### Task details
Print the lines of the records between the line holding "Wisdom Decor Velvet" and the line holding "MODERN & FARMHOUSE STYLES – These decorative", inclusive, and print nothing else.
*** Listed records Section Begins ***
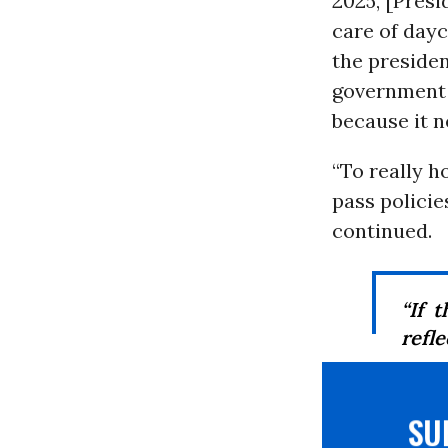
2025, [Presi
care of dayc
the preside
government 
because it 
“To really h
pass policie
continued.
“If 
reflec
S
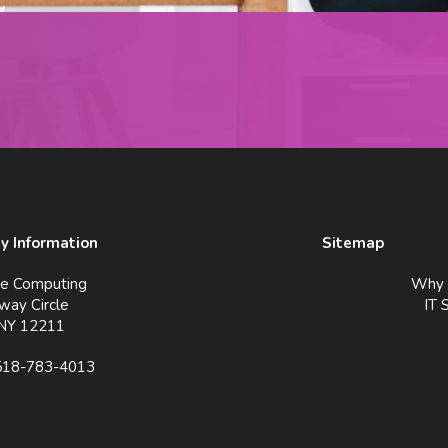
 Information
Sitemap
ve Computing
Why 
way Circle
IT 
 NY 12211
518-783-4013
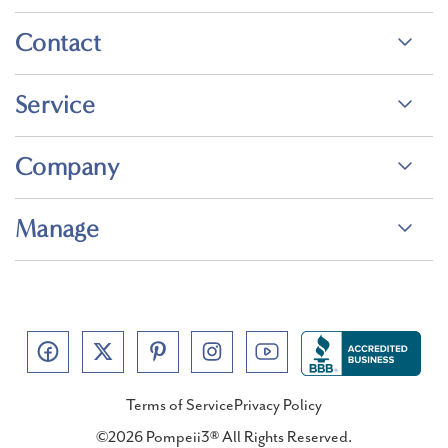
Contact
Service
Company
Manage
Terms of Service
Privacy Policy
©2026 Pompeii3® All Rights Reserved.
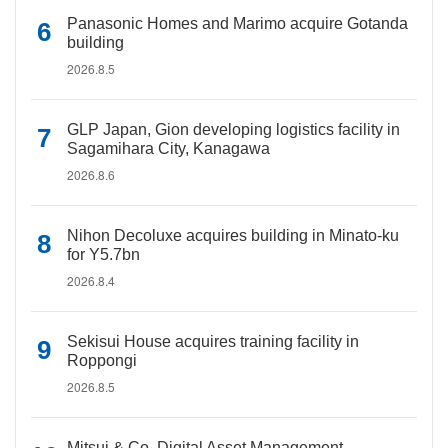
Panasonic Homes and Marimo acquire Gotanda
building
2026.8.5
GLP Japan, Gion developing logistics facility in
Sagamihara City, Kanagawa
2026.8.6
Nihon Decoluxe acquires building in Minato-ku
for Y5.7bn
2026.8.4
Sekisui House acquires training facility in
Roppongi
2026.8.5
Mitsui & Co. Digital Asset Management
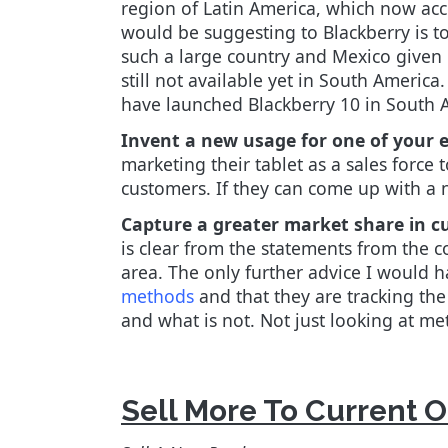
region of Latin America, which now acc
would be suggesting to Blackberry is to 
such a large country and Mexico given i
still not available yet in South America
have launched Blackberry 10 in South A
Invent a new usage for one of your e
marketing their tablet as a sales force
customers. If they can come up with a n
Capture a greater market share in c
is clear from the statements from the 
area. The only further advice I would h
methods
and that they are tracking th
and what is not. Not just looking at met
Sell More To Current 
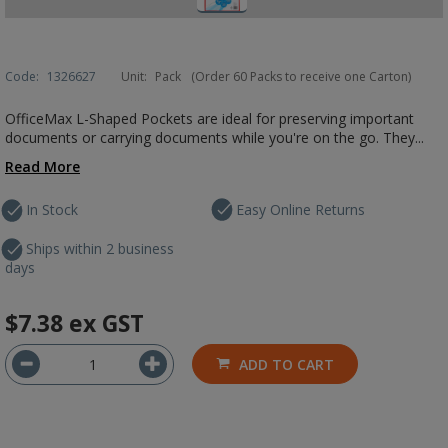
Code:
1326627
Unit:
Pack
(Order 60 Packs to receive one Carton)
OfficeMax L-Shaped Pockets are ideal for preserving important
documents or carrying documents while you're on the go. They...
Read More
In Stock
Easy Online Returns
Ships within 2 business
days
$7.38
ex GST
ADD TO CART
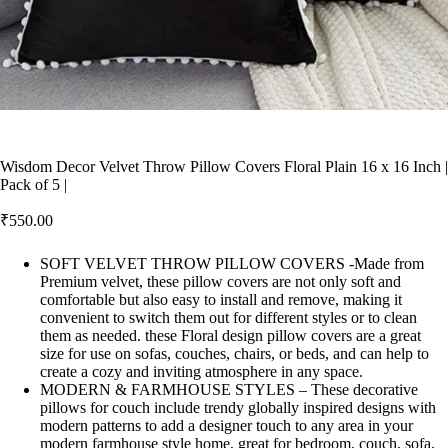
Wisdom Decor Velvet Throw Pillow Covers Floral Plain 16 x 16 Inch |
Pack of 5 |
₹
550.00
SOFT VELVET THROW PILLOW COVERS -Made from
Premium velvet, these pillow covers are not only soft and
comfortable but also easy to install and remove, making it
convenient to switch them out for different styles or to clean
them as needed. these Floral design pillow covers are a great
size for use on sofas, couches, chairs, or beds, and can help to
create a cozy and inviting atmosphere in any space.
MODERN & FARMHOUSE STYLES – These decorative
pillows for couch include trendy globally inspired designs with
modern patterns to add a designer touch to any area in your
modern farmhouse style home, great for bedroom, couch, sofa,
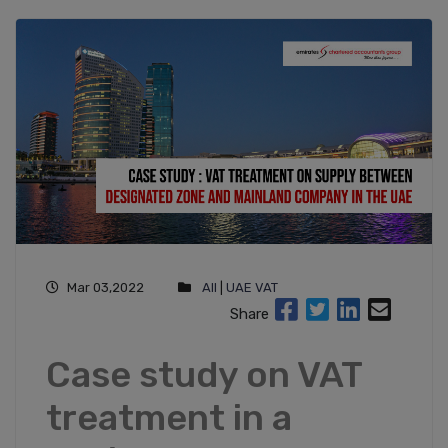
Mar 03,2022
All
|
UAE VAT
Share
Case study on VAT
treatment in a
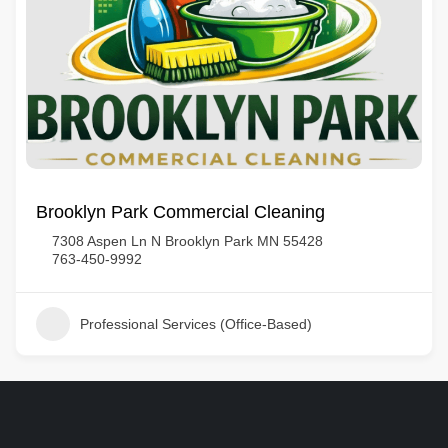
Brooklyn Park Commercial Cleaning
7308 Aspen Ln N Brooklyn Park MN 55428
763-450-9992
Professional Services (Office-Based)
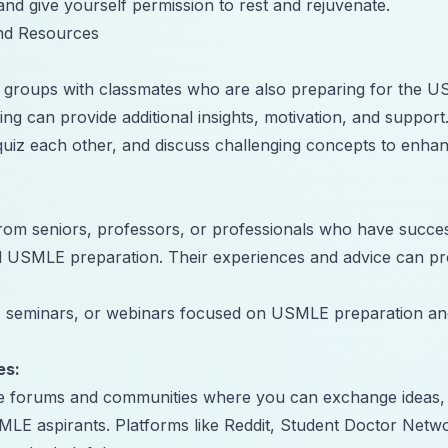
and give yourself permission to rest and rejuvenate.
nd Resources
y groups with classmates who are also preparing for the 
ing can provide additional insights, motivation, and support
uiz each other, and discuss challenging concepts to enha
om seniors, professors, or professionals who have succes
d USMLE preparation. Their experiences and advice can pr
 seminars, or webinars focused on USMLE preparation an
es:
ine forums and communities where you can exchange ideas,
SMLE aspirants. Platforms like Reddit, Student Doctor Netw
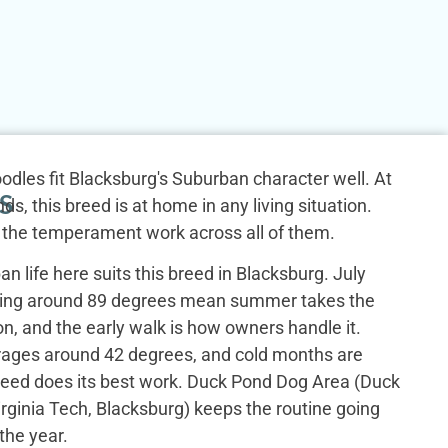
odles fit Blacksburg's Suburban character well. At
S
ds, this breed is at home in any living situation.
 the temperament work across all of them.
n life here suits this breed in Blacksburg. July
ging around 89 degrees mean summer takes the
n, and the early walk is how owners handle it.
ages around 42 degrees, and cold months are
reed does its best work. Duck Pond Dog Area (Duck
irginia Tech, Blacksburg) keeps the routine going
the year.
*** Listed records Section Ends ***
### Solution
Wisdom Decor Velvet Throw Pillow Covers Floral Plain 16 x 16 Inch |
Pack of 5 |
₹
550.00
SOFT VELVET THROW PILLOW COVERS -Made from
Premium velvet, these pillow covers are not only soft and
comfortable but also easy to install and remove, making it
convenient to switch them out for different styles or to clean
them as needed. these Floral design pillow covers are a great
size for use on sofas, couches, chairs, or beds, and can help to
create a cozy and inviting atmosphere in any space.
MODERN & FARMHOUSE STYLES – These decorative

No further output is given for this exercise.